Our Christmas tree is still up, the tiny lights filling the living room with a soft glow. Unwrapped packages lay scattered under the tree, and a garbage bag of crumpled wrapping paper slouches in a corner, waiting for trash day.
Amid this scene of a successful Christmas holiday, I’m sad. Post-Christmas blues usually find me, as well as 25 percent of other Americans. I only need to wait it out and focus on some of the plans our family has made before everyone gets back to “the daily grind.” The feeling will blow over sometime in January.
Maybe the sadness materialized because I’ve broken with tradition and made a resolution for 2017. That’s rare. I avoid resolutions because I don’t like feeling like a failure. Typically, a fantastic idea hits in late December, and I decide to lose weight or eat less chocolate (how ridiculous is that?!) Then sometime in the spring, I realize the resolution I came up with several months ago is unattainable, and I revert to my old habits.

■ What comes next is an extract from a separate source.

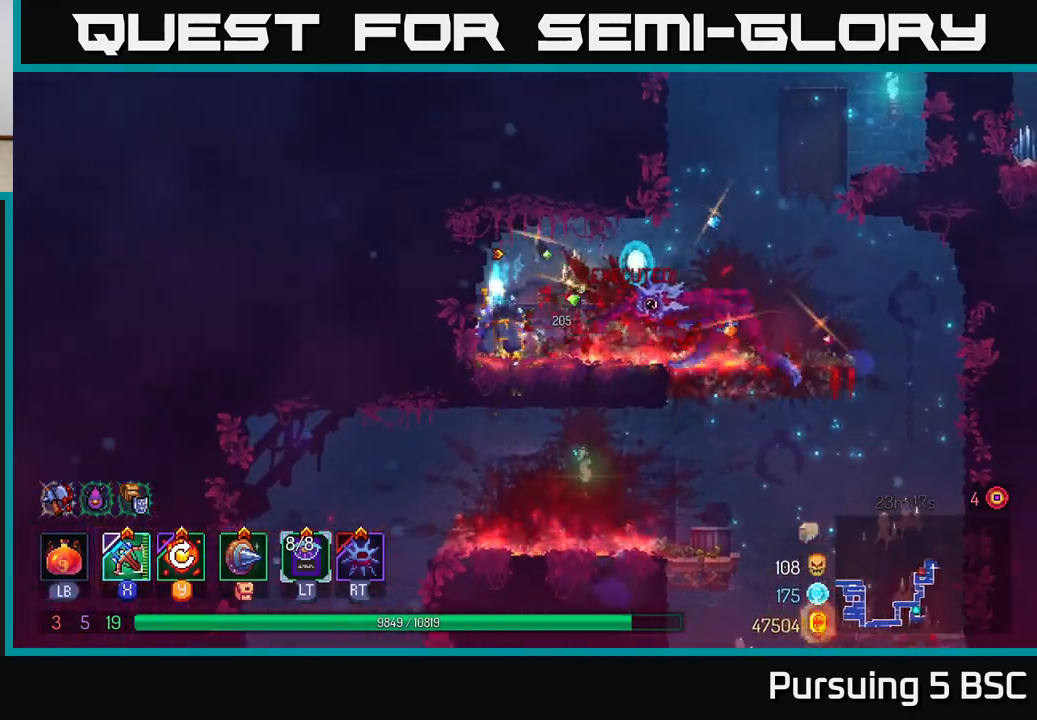
{"buttons": [], "left_stick": "right", "right_stick": "center", "events": [[383, "A", "down"], [483, "A", "up"]]}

But this year, I’ve found a weakness, a behavior I want to fix. I interrupt others, speaking over them as I cringe inside with embarrassment. I could blame it on self-centeredness, or social awkwardness, or narcissism (which, here we go again, makes me feel like a failure, because I don’t like to think I have those problems). But I’ve always talked fast and thought fast, and my amazing family loves me anyway. With people who don’t know me well, I struggle to keep my mouth shut when a thought pops into my head. I’m afraid I’ll forget it. But with 40+ years of living this way, I’m determined to end the rudeness. I’ve had a couple victories in the last week, and I’m looking for many more in 2017.